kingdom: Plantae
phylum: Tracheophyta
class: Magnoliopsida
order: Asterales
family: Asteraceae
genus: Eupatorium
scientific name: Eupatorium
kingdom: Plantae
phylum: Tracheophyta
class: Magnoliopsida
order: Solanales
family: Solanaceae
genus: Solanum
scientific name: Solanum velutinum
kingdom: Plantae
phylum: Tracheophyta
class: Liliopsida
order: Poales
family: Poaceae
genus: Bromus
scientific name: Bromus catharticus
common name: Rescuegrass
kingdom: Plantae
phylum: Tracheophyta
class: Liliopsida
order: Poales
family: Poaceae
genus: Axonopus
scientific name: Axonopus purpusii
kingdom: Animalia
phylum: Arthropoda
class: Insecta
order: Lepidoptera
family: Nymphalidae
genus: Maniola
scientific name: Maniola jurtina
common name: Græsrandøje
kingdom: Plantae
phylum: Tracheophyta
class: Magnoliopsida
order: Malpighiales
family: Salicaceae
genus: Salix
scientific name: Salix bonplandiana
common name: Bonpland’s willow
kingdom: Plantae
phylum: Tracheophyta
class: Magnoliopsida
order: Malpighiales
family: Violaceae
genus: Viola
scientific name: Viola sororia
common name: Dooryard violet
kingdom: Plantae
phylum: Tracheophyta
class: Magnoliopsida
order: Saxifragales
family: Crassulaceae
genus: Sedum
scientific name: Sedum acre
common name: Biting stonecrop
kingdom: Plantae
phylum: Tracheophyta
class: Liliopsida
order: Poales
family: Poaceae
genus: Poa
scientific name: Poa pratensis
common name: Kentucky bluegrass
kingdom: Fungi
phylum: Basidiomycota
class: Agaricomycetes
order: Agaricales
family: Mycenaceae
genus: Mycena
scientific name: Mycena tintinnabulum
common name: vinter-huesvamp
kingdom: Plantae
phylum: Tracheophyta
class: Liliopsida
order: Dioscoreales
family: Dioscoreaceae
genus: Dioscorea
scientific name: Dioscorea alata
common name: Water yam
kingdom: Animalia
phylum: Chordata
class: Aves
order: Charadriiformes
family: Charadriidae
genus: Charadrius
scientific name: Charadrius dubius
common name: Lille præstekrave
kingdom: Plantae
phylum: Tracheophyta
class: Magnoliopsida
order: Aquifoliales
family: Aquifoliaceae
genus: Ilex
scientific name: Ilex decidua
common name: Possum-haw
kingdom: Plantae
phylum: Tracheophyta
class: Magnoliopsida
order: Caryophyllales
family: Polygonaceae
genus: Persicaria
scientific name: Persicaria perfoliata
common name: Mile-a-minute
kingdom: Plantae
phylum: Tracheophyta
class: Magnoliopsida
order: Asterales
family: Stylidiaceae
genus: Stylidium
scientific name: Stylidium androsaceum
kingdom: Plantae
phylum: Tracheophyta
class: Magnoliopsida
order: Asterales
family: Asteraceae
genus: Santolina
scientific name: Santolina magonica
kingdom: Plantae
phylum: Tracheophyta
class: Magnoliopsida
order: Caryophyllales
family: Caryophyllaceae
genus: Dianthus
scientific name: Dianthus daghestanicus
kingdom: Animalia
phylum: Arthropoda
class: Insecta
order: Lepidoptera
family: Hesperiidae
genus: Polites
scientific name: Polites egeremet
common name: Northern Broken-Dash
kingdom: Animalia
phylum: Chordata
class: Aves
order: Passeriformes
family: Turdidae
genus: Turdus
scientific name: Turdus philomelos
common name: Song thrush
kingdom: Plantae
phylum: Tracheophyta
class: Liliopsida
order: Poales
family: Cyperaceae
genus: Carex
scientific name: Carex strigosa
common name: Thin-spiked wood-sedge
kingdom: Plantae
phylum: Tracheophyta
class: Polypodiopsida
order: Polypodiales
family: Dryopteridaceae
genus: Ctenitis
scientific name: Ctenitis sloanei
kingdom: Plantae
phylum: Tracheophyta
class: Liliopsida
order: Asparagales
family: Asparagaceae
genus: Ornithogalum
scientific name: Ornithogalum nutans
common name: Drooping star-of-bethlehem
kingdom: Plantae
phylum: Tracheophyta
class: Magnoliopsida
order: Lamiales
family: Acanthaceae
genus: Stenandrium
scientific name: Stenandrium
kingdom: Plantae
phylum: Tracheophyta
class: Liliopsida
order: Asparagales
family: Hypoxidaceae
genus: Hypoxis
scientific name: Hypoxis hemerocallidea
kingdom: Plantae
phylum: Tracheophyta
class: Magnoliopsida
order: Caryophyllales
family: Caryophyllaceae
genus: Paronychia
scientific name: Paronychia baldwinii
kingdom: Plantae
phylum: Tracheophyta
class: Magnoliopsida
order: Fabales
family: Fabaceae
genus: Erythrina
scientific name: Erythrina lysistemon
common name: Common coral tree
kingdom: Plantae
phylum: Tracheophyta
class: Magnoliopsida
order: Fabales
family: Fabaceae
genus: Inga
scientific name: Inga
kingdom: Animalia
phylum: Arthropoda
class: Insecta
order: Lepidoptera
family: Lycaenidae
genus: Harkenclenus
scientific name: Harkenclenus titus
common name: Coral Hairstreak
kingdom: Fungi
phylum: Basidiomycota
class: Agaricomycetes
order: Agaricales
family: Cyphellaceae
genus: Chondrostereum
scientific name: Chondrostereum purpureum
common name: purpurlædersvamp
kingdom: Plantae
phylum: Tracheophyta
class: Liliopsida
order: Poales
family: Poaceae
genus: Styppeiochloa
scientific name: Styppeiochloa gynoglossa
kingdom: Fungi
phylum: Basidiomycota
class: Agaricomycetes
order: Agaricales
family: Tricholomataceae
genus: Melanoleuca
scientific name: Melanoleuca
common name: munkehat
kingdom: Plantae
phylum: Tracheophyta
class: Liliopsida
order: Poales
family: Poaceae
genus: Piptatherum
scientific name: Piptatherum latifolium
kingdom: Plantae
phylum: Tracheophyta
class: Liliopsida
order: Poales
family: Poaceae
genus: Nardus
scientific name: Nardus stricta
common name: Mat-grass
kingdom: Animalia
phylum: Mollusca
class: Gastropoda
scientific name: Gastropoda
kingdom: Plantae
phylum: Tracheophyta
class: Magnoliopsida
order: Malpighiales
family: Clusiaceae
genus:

**Goal:** Please copy the data word for word, starting at its first line and ending at the line that contains "genus: Axonopus", with both of those lines included.

**Response to the task:**
kingdom: Plantae
phylum: Tracheophyta
class: Magnoliopsida
order: Asterales
family: Asteraceae
genus: Eupatorium
scientific name: Eupatorium
kingdom: Plantae
phylum: Tracheophyta
class: Magnoliopsida
order: Solanales
family: Solanaceae
genus: Solanum
scientific name: Solanum velutinum
kingdom: Plantae
phylum: Tracheophyta
class: Liliopsida
order: Poales
family: Poaceae
genus: Bromus
scientific name: Bromus catharticus
common name: Rescuegrass
kingdom: Plantae
phylum: Tracheophyta
class: Liliopsida
order: Poales
family: Poaceae
genus: Axonopus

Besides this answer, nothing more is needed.